• Material provided:
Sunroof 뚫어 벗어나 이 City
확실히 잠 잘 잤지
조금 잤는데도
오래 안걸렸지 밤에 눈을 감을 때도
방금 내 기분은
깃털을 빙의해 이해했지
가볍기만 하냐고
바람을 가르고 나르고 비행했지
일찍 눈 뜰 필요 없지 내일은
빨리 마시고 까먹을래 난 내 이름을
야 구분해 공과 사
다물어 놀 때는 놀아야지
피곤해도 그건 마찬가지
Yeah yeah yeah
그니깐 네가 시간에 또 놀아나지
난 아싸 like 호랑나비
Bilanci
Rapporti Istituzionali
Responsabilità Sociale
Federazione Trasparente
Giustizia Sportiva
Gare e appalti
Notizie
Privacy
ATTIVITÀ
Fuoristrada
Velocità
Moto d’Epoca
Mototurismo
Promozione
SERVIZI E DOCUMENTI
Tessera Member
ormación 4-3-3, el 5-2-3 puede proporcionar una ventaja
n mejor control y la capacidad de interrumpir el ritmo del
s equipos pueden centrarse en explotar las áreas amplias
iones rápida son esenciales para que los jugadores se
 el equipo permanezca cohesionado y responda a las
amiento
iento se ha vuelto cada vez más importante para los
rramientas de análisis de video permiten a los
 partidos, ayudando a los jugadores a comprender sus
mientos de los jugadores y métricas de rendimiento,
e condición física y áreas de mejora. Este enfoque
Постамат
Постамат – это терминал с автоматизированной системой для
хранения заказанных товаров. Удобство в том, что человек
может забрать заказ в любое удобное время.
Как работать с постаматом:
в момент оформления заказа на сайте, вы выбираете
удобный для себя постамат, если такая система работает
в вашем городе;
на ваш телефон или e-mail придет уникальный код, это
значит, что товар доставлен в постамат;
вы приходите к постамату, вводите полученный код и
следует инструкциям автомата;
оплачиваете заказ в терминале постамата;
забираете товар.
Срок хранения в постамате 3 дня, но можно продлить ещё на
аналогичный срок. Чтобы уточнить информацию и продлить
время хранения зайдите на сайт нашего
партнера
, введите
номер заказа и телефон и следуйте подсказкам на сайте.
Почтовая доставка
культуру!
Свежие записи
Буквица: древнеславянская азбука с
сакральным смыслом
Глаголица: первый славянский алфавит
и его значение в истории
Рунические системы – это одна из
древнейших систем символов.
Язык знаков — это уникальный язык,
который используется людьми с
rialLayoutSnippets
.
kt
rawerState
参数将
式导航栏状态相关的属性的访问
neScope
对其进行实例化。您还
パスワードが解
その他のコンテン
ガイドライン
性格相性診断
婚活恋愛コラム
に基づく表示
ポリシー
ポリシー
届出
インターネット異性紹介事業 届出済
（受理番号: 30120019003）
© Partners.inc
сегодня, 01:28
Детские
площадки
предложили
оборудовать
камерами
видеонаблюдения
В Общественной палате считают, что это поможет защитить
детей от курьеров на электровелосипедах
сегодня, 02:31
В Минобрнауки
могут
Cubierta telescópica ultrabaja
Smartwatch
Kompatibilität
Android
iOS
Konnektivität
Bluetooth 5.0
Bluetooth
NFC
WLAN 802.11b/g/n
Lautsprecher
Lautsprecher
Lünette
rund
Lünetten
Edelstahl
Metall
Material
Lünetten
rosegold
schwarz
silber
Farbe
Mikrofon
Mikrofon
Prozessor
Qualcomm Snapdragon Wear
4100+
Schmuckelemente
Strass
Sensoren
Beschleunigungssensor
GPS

• Problem to solve: Print the items again word for word, starting at their first line and ending at the line that contains "n mejor control", with both of those lines included.

• Solution below:
Sunroof 뚫어 벗어나 이 City
확실히 잠 잘 잤지
조금 잤는데도
오래 안걸렸지 밤에 눈을 감을 때도
방금 내 기분은
깃털을 빙의해 이해했지
가볍기만 하냐고
바람을 가르고 나르고 비행했지
일찍 눈 뜰 필요 없지 내일은
빨리 마시고 까먹을래 난 내 이름을
야 구분해 공과 사
다물어 놀 때는 놀아야지
피곤해도 그건 마찬가지
Yeah yeah yeah
그니깐 네가 시간에 또 놀아나지
난 아싸 like 호랑나비
Bilanci
Rapporti Istituzionali
Responsabilità Sociale
Federazione Trasparente
Giustizia Sportiva
Gare e appalti
Notizie
Privacy
ATTIVITÀ
Fuoristrada
Velocità
Moto d’Epoca
Mototurismo
Promozione
SERVIZI E DOCUMENTI
Tessera Member
ormación 4-3-3, el 5-2-3 puede proporcionar una ventaja
n mejor control y la capacidad de interrumpir el ritmo del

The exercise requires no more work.